Looks like the uri is missing for your request? uri=-}

lucasbradstreet19:05:52

not sure if something changed in how your urls got passed down to your lambda plugin but I’d check on the segments at that plugin.

eriktjacobsen19:05:52

yes i'm trying to debug the output plugin itself and throwing more judicious try-catch, I'm more concerned that this seems to shut the entire system down with zero logging from onyx, no missed heartbeats, virtual peers closing down, aeron messages, etc... it's like once this triggers, everything just stops. My understanding is there is a threadpool for the virtual peers so just curious that this seems to just freeze the entire thing

lucasbradstreet19:05:36

Ah right.
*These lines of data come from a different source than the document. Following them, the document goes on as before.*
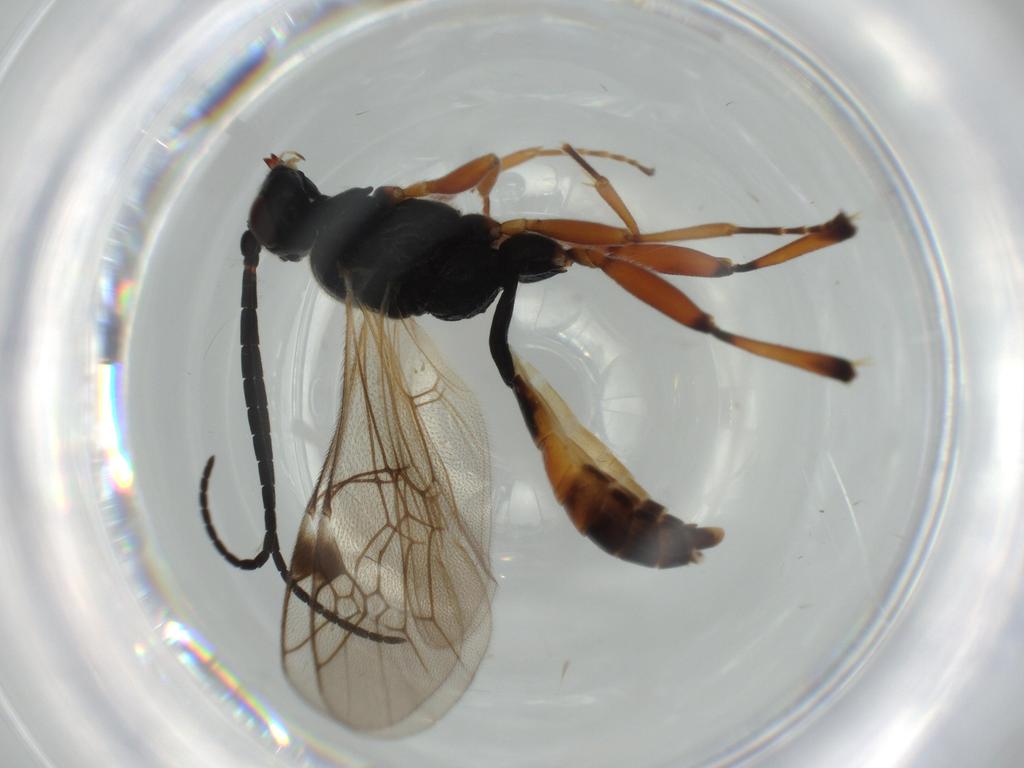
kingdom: Animalia
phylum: Arthropoda
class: Insecta
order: Hymenoptera
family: Ichneumonidae
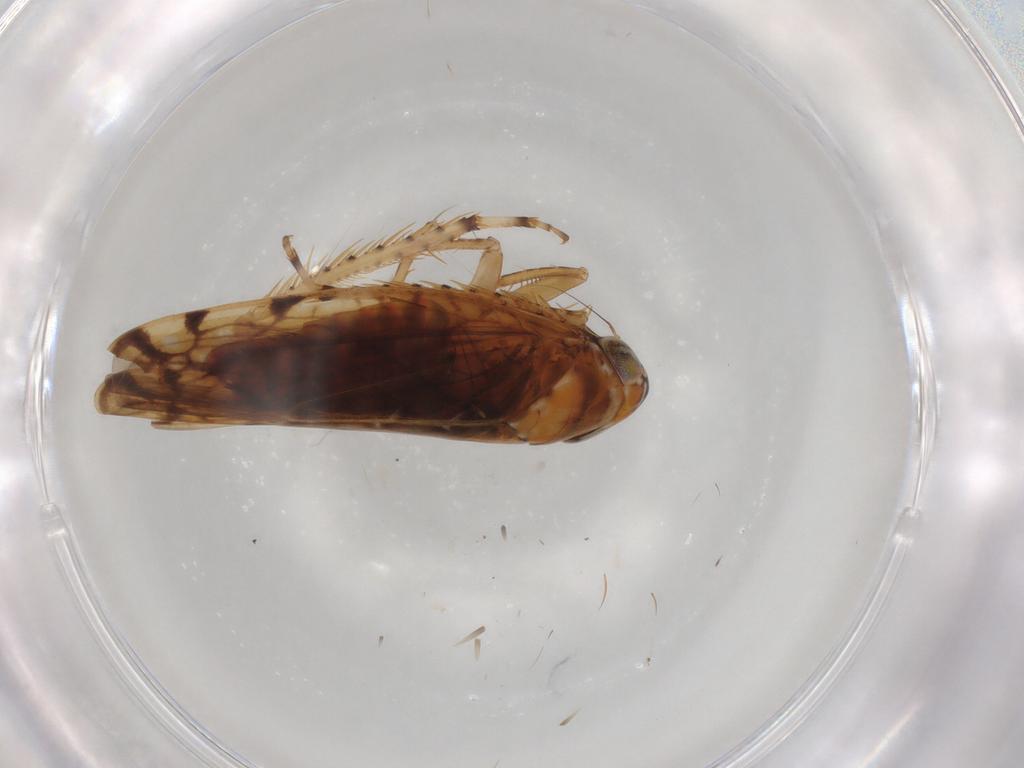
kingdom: Animalia
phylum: Arthropoda
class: Insecta
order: Hemiptera
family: Cicadellidae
Um, this is a plugin you wrote right?

lucasbradstreet19:05:05

If you’re not checking whether your async requests failed in the plugin, from Onyx’s perspective everything may be working fine.

lucasbradstreet19:05:40

Just a stab in the dark

eriktjacobsen19:05:03

From the point that error dump happens, no further messages seem to be processed. Literally the log file just stops, though the peers remain reporting as up and things seem like they are running from zk / onyx perspective, just no messages are consumed. I get that the output plugin might be FUBAR and not actually saving anything and fine with that, more concerned that everything else fails silently. Will circle back around once the error is figured out.

lucasbradstreet19:05:14

I assume it’s not possible that it just processed everything?

lucasbradstreet19:05:21

Anyway, let me know how you go.

eriktjacobsen19:05:52

Correct, input is a kafka stream that receives messages every minute, and we have another onyx cluster running with the former version of code which has no hiccups.

lucasbradstreet19:05:20

In that case I could see a situation where the plugin is returning false from synced?, prepare-batch, or write-batch https://github.com/onyx-platform/onyx-plugin/blob/0.12.x/resources/leiningen/new/onyx_plugin/medium_output.clj#L42

lucasbradstreet19:05:46

In that case it will continue to heartbeat, because Onyx is waiting for your work to finish, and the plugin is signalling to wait. In that case it’s still probably a problem dealing with the async requests

lucasbradstreet19:05:31

There are metrics/health checks that you’d be able to use to detect when it’s processing a certain epoch for a long time.